Let’s think about the Internet. In the nineties it was just for chatting (the good old mIRC!), download MIDI sounds, connect to a site that loaded in half an hour. Then, without anyone realizing it, he ate the world. Not in ’95, but ten or
twenty years later. In 2005 there were still few people using i socialin 2010 almost all of them. In 2020 it was no longer possible to do without it, and today the Internet is no longer a technology, it is the very context in which we live, it is the world in which we spend the most time (except for someone like Mauro Corona who climbs mountains and connects only to talk to Bianchinaassuming this is really his life).
And again when Bill Gates talked about “a computer on every desk”, it seemed like a fantasy, and when Steve Jobs he announced
the first iPhone in 2007 the hype it was enormous, yet no one could imagine that this would not be a technological fad, but an anthropological mutation. It didn’t happen in 2007, nor in 2010, even in the following years, when the device became as natural as air, when technology stopped being amazing and became more natural than a glass of water (so much so that Greta even uses it Thunberg to become a global voice or to connect from Flotilla via Starlink). It even applies to cultural revolutions, it took years for them to be received, from the Impressionists to Pop Art, by Marcel Proust to me.

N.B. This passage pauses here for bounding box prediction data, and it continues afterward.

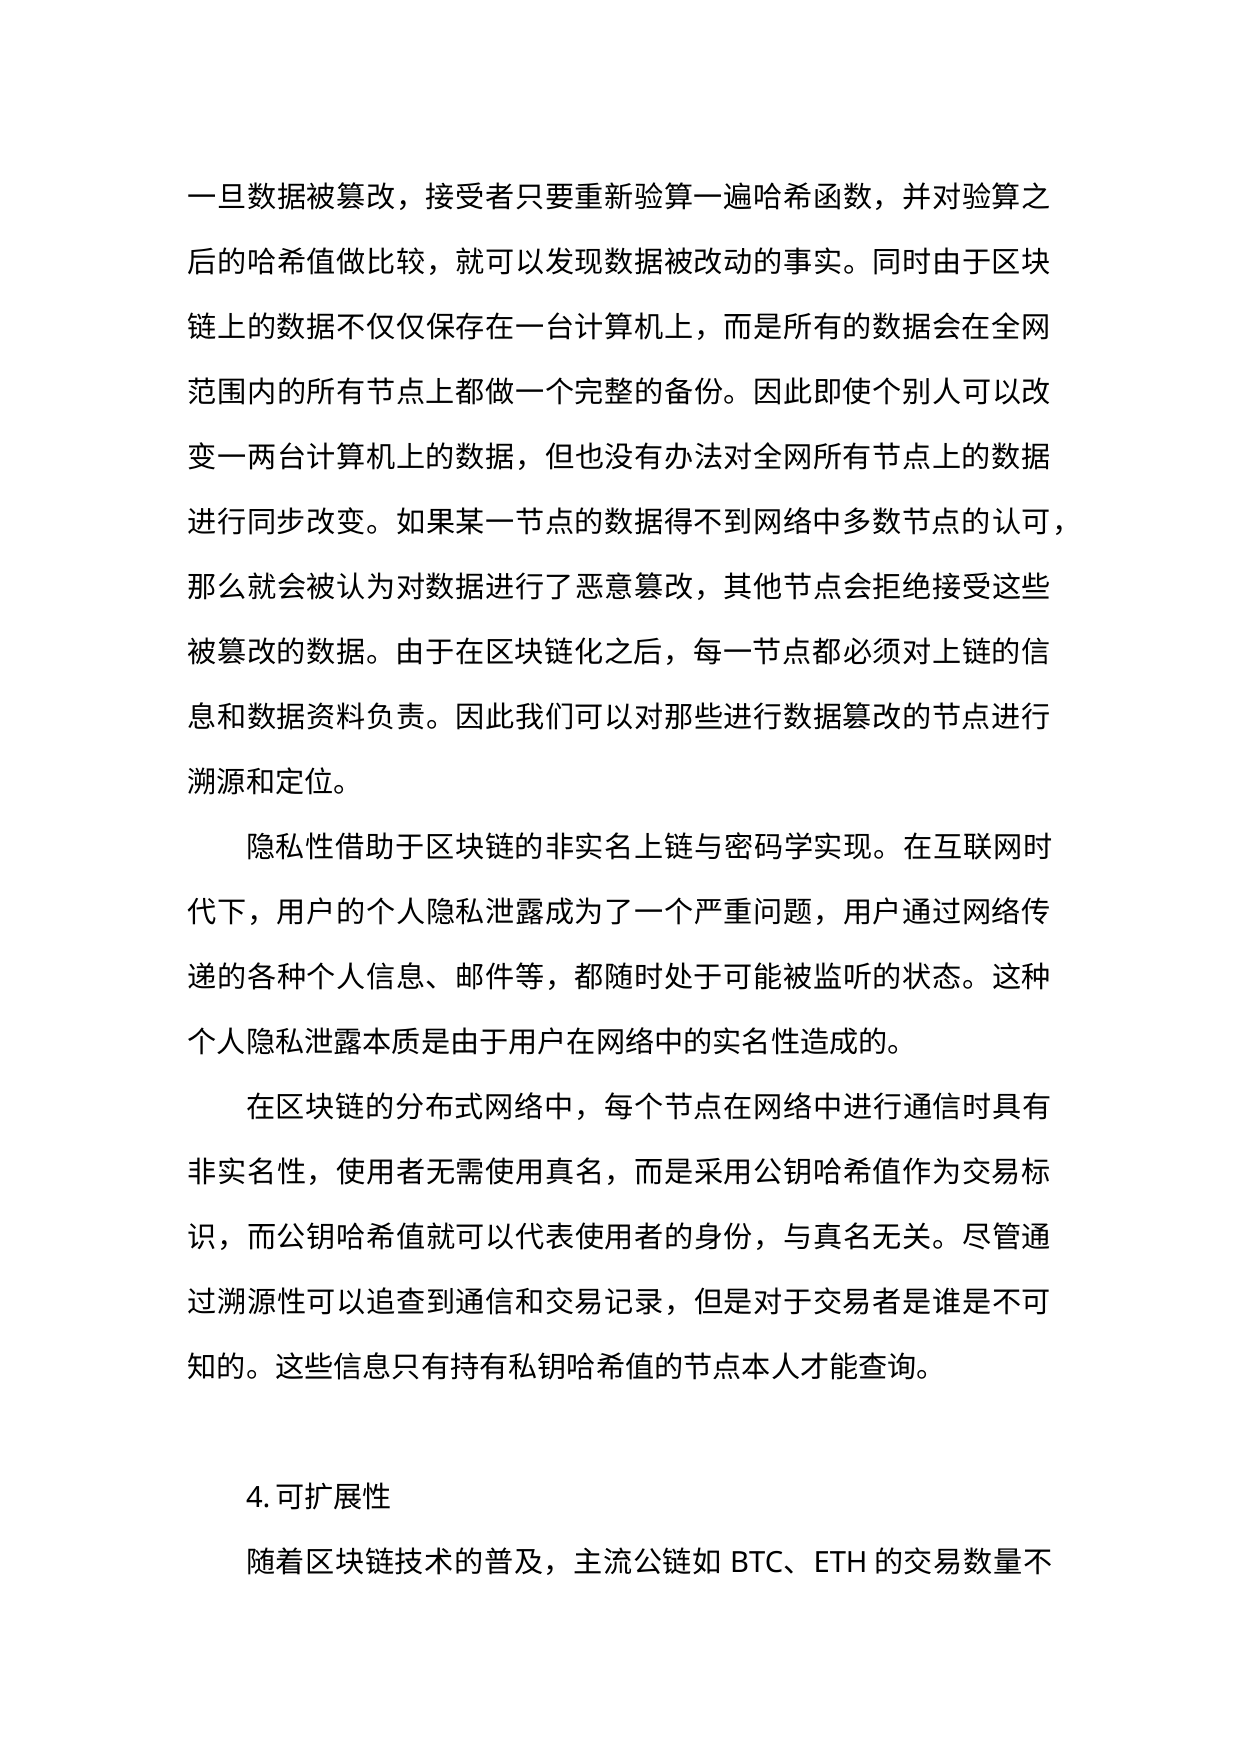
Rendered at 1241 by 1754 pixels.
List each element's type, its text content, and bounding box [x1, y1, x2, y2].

text 隐私性借助于区块链的非实名上链与密码学实现。在互联网时代下，用户的个人隐私泄露成为了一个严重问题，用户通过网络传递的各种个人信息、邮件等，都随时处于可能被监听的状态。这种个人隐私泄露本质是由于用户在网络中的实名性造成的。 [187, 812, 1053, 1072]
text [187, 162, 1053, 812]
text 在区块链的分布式网络中，每个节点在网络中进行通信时具有非实名性，使用者无需使用真名，而是采用公钥哈希值作为交易标识，而公钥哈希值就可以代表使用者的身份，与真名无关。尽管通过溯源性可以追查到通信和交易记录，但是对于交易者是谁是不可知的。这些信息只有持有私钥哈希值的节点本人才能查询。 [187, 1072, 1053, 1397]
list 可扩展性 [187, 1462, 1053, 1527]
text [187, 1527, 1053, 1592]
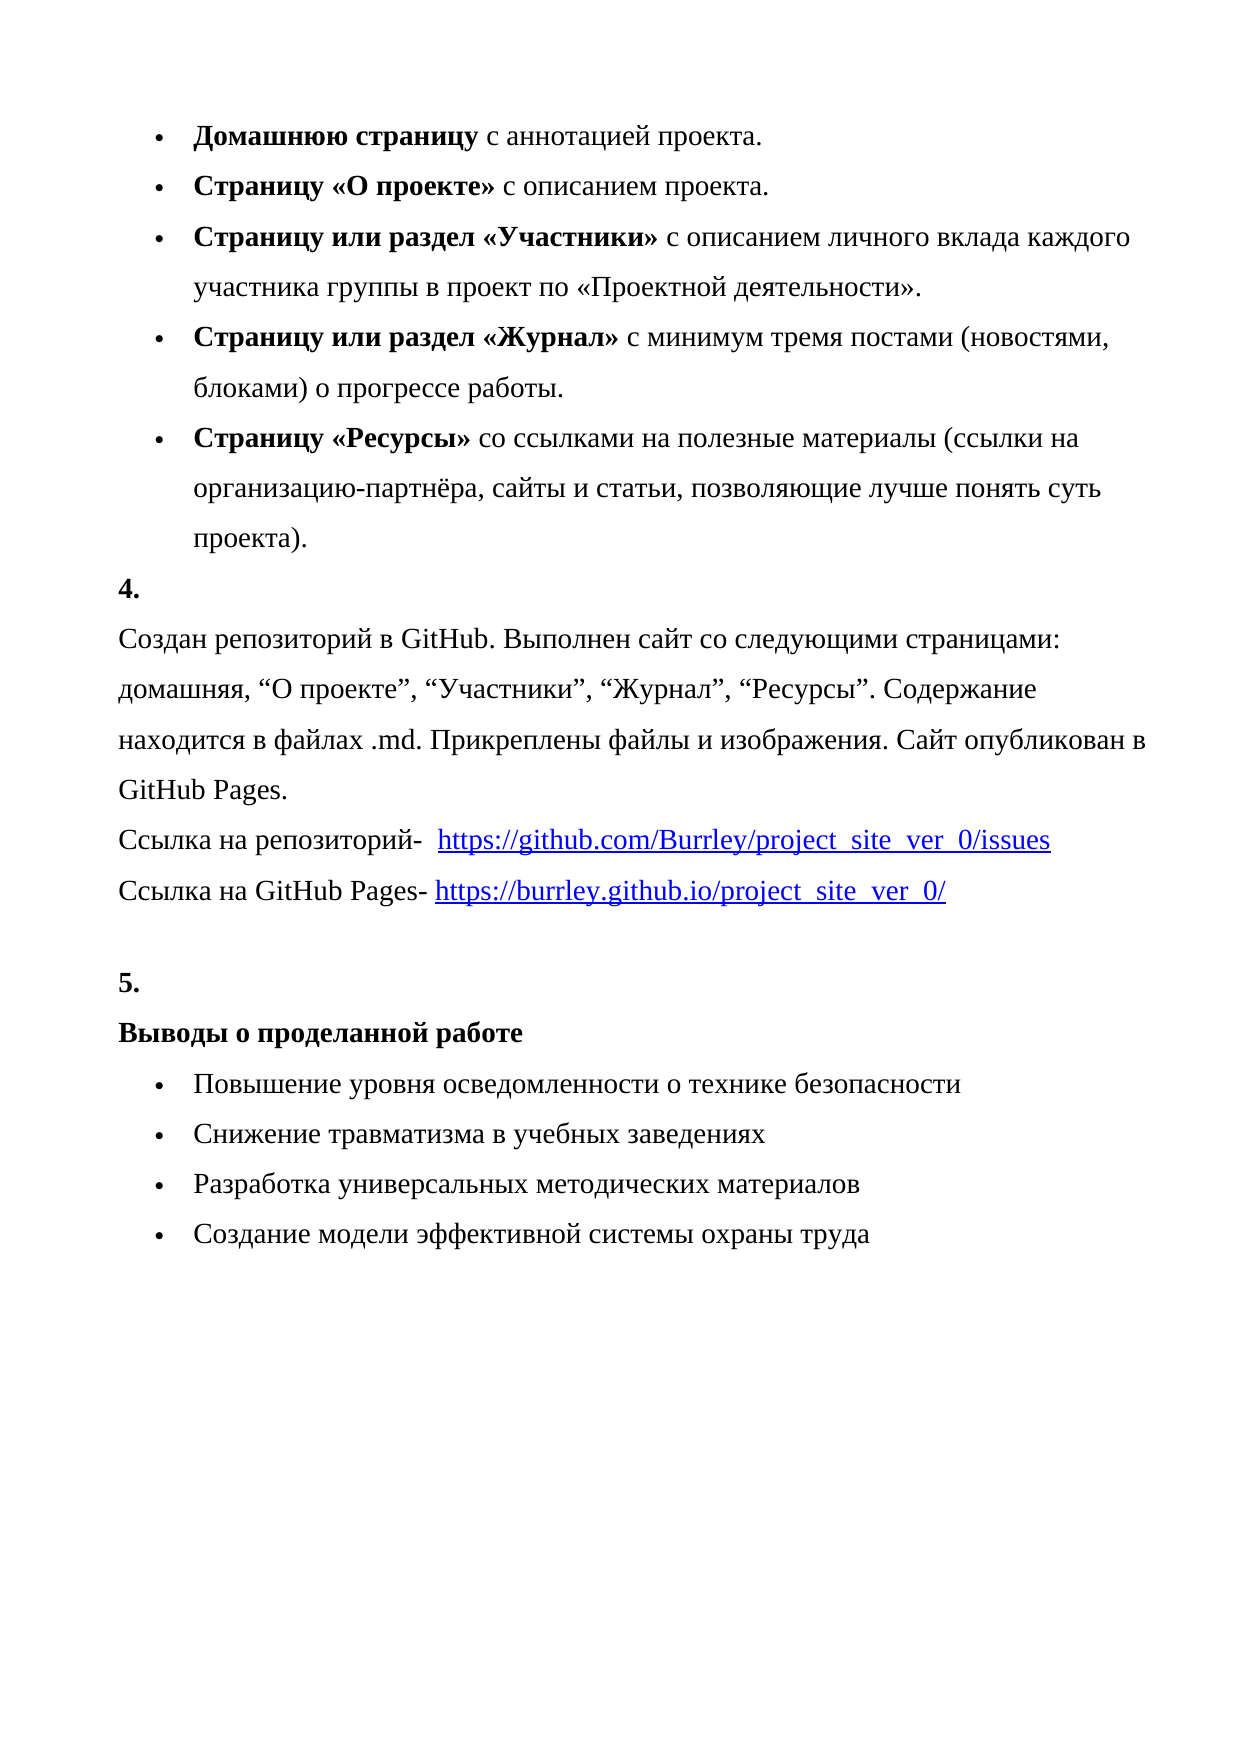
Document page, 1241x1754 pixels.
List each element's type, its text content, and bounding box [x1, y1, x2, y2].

list Страницу или раздел «Участники» с описанием личного вклада каждого участника группы в проект по «Проектной деятельности». [156, 219, 1152, 303]
text Ссылка на GitHub Pages- https://burrley.github.io/project_site_ver_0/ [118, 873, 1152, 906]
list Разработка универсальных методических материалов [156, 1166, 1152, 1200]
text Создан репозиторий в GitHub. Выполнен сайт со следующими страницами: домашняя, “О проекте”, “Участники”, “Журнал”, “Ресурсы”. Содержание находится в файлах .md. Прикреплены файлы и изображения. Сайт опубликован в GitHub Pages. [118, 621, 1152, 806]
list Домашнюю страницу с аннотацией проекта. [156, 118, 1152, 152]
text 5. [118, 965, 1152, 999]
list Страницу «Ресурсы» со ссылками на полезные материалы (ссылки на организацию-партнёра, сайты и статьи, позволяющие лучше понять суть проекта). [156, 420, 1152, 554]
text 4. [118, 571, 1152, 604]
list Повышение уровня осведомленности о технике безопасности [156, 1066, 1152, 1099]
text Выводы о проделанной работе [118, 1015, 1152, 1049]
text Ссылка на репозиторий- https://github.com/Burrley/project_site_ver_0/issues [118, 822, 1152, 856]
list Снижение травматизма в учебных заведениях [156, 1116, 1152, 1149]
list Страницу «О проекте» с описанием проекта. [156, 168, 1152, 202]
list Страницу или раздел «Журнал» с минимум тремя постами (новостями, блоками) о прогрессе работы. [156, 319, 1152, 403]
list Создание модели эффективной системы охраны труда [156, 1217, 1152, 1250]
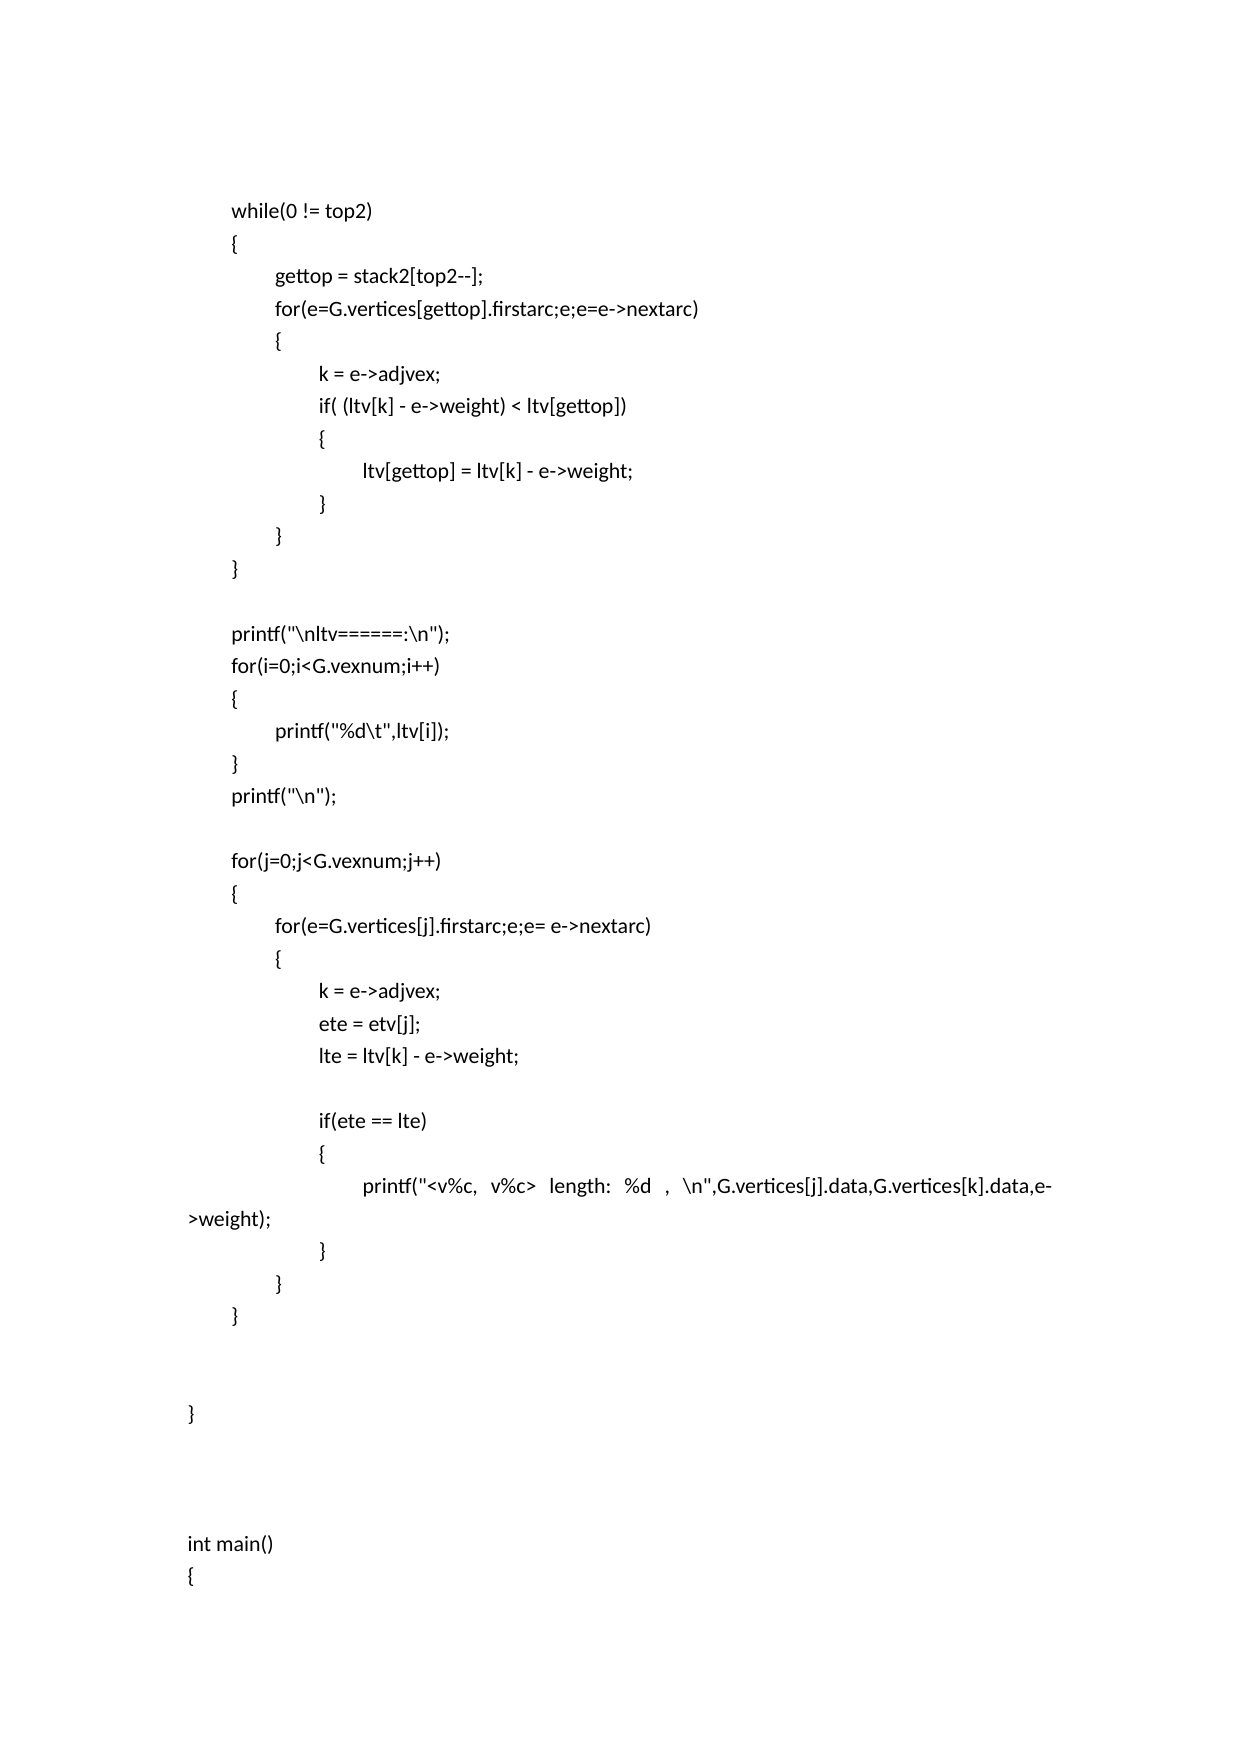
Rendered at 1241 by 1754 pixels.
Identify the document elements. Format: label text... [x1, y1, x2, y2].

list { [187, 942, 1053, 974]
list } [187, 552, 1053, 584]
list for(i=0;i<G.vexnum;i++) [187, 649, 1053, 682]
list } [187, 1267, 1053, 1299]
list { [187, 422, 1053, 454]
list for(e=G.vertices[j].firstarc;e;e= e->nextarc) [187, 909, 1053, 942]
list for(j=0;j<G.vexnum;j++) [187, 844, 1053, 877]
list { [187, 682, 1053, 714]
list k = e->adjvex; [187, 357, 1053, 389]
list { [187, 324, 1053, 357]
list int main() [187, 1527, 1053, 1559]
list lte = ltv[k] - e->weight; [187, 1039, 1053, 1072]
list k = e->adjvex; [187, 974, 1053, 1007]
list { [187, 227, 1053, 259]
list } [187, 487, 1053, 519]
list printf("\nltv======:\n"); [187, 617, 1053, 649]
list } [187, 747, 1053, 779]
list printf("%d\t",ltv[i]); [187, 714, 1053, 747]
list ltv[gettop] = ltv[k] - e->weight; [187, 454, 1053, 487]
list } [187, 519, 1053, 552]
list } [187, 1397, 1053, 1429]
list printf("<v%c, v%c> length: %d , \n",G.vertices[j].data,G.vertices[k].data,e->weight); [187, 1169, 1053, 1234]
list printf("\n"); [187, 779, 1053, 812]
list { [187, 1559, 1053, 1592]
list if( (ltv[k] - e->weight) < ltv[gettop]) [187, 389, 1053, 422]
list ete = etv[j]; [187, 1007, 1053, 1039]
list { [187, 877, 1053, 909]
list } [187, 1299, 1053, 1332]
list if(ete == lte) [187, 1104, 1053, 1137]
list for(e=G.vertices[gettop].firstarc;e;e=e->nextarc) [187, 292, 1053, 324]
list gettop = stack2[top2--]; [187, 259, 1053, 292]
list { [187, 1137, 1053, 1169]
list while(0 != top2) [187, 194, 1053, 227]
list } [187, 1234, 1053, 1267]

The same will happen with artificial intelligence, in fact it is already happening. We will no longer see it, we will no longer call it “AI”, it will be
simply the invisible mechanism that accompanies us, like the electric current or the operating system or the smartphone or the
streaming platforms or the same social: the hype ends when technology stops being promised and becomes a condition and
condition for the development of further technology. In short, the revolution of the AI they are not the viral videos of people talking to Leonardo Da Vinci nor the deep fake (which will be a big problem, but perhaps the least of the problems). In the end Pipwho at this point has become my sweetest Pip, seems sort of Sarah Connor on the contrary: instead of preparing for the arrival of the machines, he celebrates their end, to bury the white males. Too bad there are none Terminators is about to arrive and will never arrive (and in that case there will be no John Connor to send Kyle Reese back in time from which John Connor himself will be born) and that the story does not need heroines armed with feminism to change direction (by the way: was Terminator a feminist film? And Alien? In both cases the heroines are white women). Paradoxically the revolution begins just when the hype ends.
Of course, then the problem will be the use that humans will make of it (white or black males or females or trans or whatever you want), who as an animal species are specialized in making bad use of everything. But that’s another story. Kisses Pip.